University of Virginia Put on Warning by Accrediting Board

The University of Virginia was sanctioned by its accrediting board today over the failed ouster of the school’s president six months ago.

The Atlanta-based Southern Association of Colleges and Schools Commission on Colleges, a regional body that accredits higher-education institutions, put the school on warning for a year, President Belle S. Wheelan said from the group’s annual meeting in Dallas.

Teresa Sullivan was forced out as president in June without discussion or a vote by the full board. She was reinstated weeks later after an uproar by faculty and students.

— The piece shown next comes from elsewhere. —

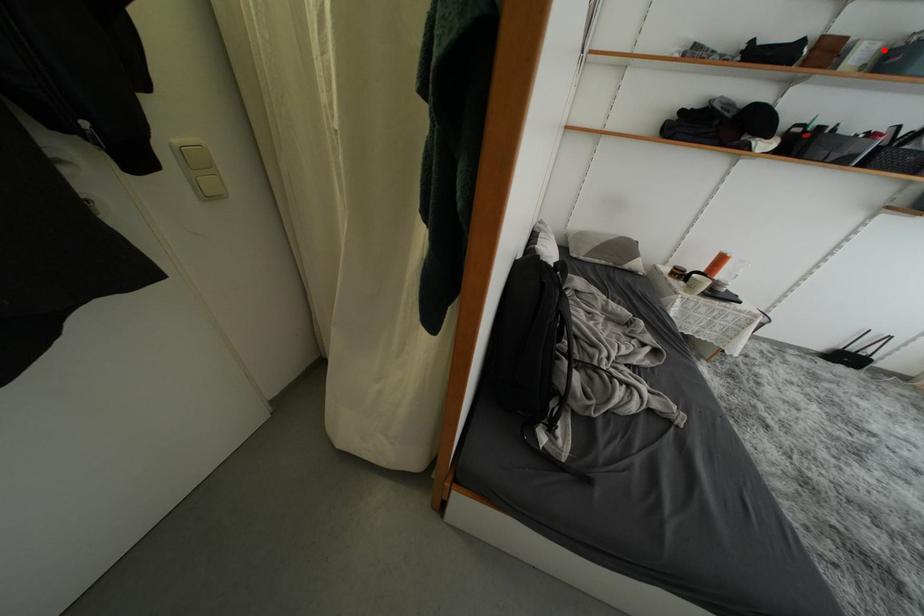
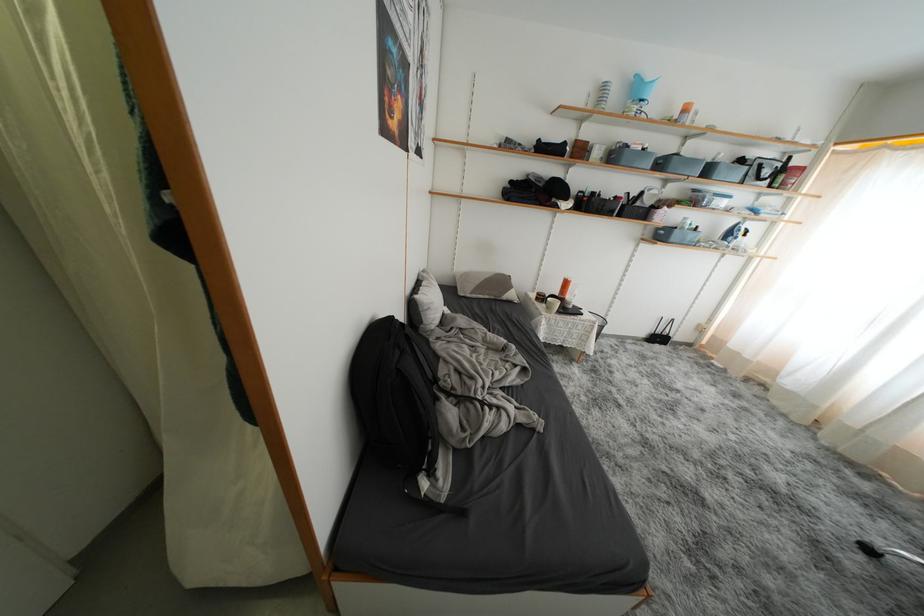
Find the pixel in the second image that matches the highlighted location in the first image.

“Being on warning is a public sanction, and it tells the general public that the university has got a problem,” Wheelan said in a telephone interview. “That tends to raise eyebrows” in the world of academics.

The university, based in Charlottesville, was found to be out of compliance over two standards, Wheelan said. The board shouldn’t be controlled by a minority of members and the school should have a policy that defines the role of faculty in governance, she said.

A special committee will do further investigation and will report back to the accreditation board in a year, Wheelan said.

In a letter to parents and alumni, the university called the decision “disappointing” and said it “pledges to work diligently to address the concerns cited by the commission.”

The University of Virginia is still a fully accredited institution and can participate in federal aid programs.